ABSTRACT

This volume is designed to amplify the claim that anthropologists have a distinctive perspective on drinking. According to Dwight Heath 1 few anthropologists before the 1970s would set out deliberately to study patterns of thought and action concerning drink. In spite of this lack of concentration on the subject they had nevertheless written a great deal on alcohol. This was because whatever other concerns inspired their ethnographic project they could not avoid taking note of the importance of drinking in the lives of the people they lived among. The record they thus constituted was based on “felicitous by-products of field research”. In consequence, anthropologists have a frankly different focus on alcohol. They do not necessarily treat it as a problem. In effect, Dwight Heath's earlier review of the anthropological literature on alcohol up to 1970 shows the anthropologists bringing their own professional point of view to bear interestingly upon the same materials studied by specialists on alcohol abuse. The research of the latter is inevitably focused upon pathology. Their research on drinking has been instituted precisely because of grave problems; their assumptions and methods are problem-oriented.
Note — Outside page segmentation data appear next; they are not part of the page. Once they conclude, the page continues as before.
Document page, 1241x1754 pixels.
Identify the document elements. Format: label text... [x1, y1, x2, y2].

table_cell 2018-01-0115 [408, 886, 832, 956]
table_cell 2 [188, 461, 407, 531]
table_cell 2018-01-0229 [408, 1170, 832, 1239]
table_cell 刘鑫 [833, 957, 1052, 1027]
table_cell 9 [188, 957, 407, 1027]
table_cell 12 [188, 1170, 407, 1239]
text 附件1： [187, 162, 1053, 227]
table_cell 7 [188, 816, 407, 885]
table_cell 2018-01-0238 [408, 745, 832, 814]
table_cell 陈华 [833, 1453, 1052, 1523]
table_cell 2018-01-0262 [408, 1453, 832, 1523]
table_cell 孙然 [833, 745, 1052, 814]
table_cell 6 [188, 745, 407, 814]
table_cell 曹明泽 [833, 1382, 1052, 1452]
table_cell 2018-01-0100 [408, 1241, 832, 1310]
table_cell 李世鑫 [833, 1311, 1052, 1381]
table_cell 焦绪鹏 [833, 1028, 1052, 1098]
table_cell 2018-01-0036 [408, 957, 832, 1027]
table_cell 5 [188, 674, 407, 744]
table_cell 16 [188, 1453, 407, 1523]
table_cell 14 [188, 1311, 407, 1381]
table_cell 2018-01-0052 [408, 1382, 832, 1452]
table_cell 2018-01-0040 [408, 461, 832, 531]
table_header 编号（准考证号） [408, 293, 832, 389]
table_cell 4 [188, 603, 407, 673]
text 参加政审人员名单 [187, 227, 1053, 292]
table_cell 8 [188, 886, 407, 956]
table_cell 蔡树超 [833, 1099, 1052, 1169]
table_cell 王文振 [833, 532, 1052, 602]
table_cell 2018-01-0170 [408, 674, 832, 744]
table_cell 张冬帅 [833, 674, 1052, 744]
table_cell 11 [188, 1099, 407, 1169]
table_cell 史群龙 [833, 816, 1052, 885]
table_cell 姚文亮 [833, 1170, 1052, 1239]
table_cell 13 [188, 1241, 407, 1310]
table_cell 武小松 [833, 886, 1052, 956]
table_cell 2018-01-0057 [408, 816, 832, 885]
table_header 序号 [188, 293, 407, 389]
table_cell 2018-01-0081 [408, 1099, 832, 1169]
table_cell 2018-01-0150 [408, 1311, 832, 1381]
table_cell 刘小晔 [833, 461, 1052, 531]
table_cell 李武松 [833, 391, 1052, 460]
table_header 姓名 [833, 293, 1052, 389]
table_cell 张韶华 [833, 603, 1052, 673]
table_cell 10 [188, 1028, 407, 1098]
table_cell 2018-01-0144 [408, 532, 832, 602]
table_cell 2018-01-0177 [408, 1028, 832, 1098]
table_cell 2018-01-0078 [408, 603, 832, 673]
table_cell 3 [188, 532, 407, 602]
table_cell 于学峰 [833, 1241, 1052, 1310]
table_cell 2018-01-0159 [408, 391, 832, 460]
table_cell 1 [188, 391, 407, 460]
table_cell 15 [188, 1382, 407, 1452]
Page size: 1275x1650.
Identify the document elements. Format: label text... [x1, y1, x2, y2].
Dwight Heath argued that the anthropologists' evidence suggests that the medical and sociological research exaggerates the problems. In concentrating on the excess and abuse of alcohol, they are tending to express a strong bias of western culture and one which Joseph Gusfield has shown 2 to be particularly entrenched in America. From the wider comparative standpoint of anthropology, “problem drinking” is very rare and alcoholism seems to be “virtually absent even in many societies where drunkenness is frequent, highly esteemed and actively sought”. 3 Even in the United States where there is so much concern about alcohol abuse, the most pessimistic estimate is that alcohol-related troubles afflict fewer than 10 percent of those who drink.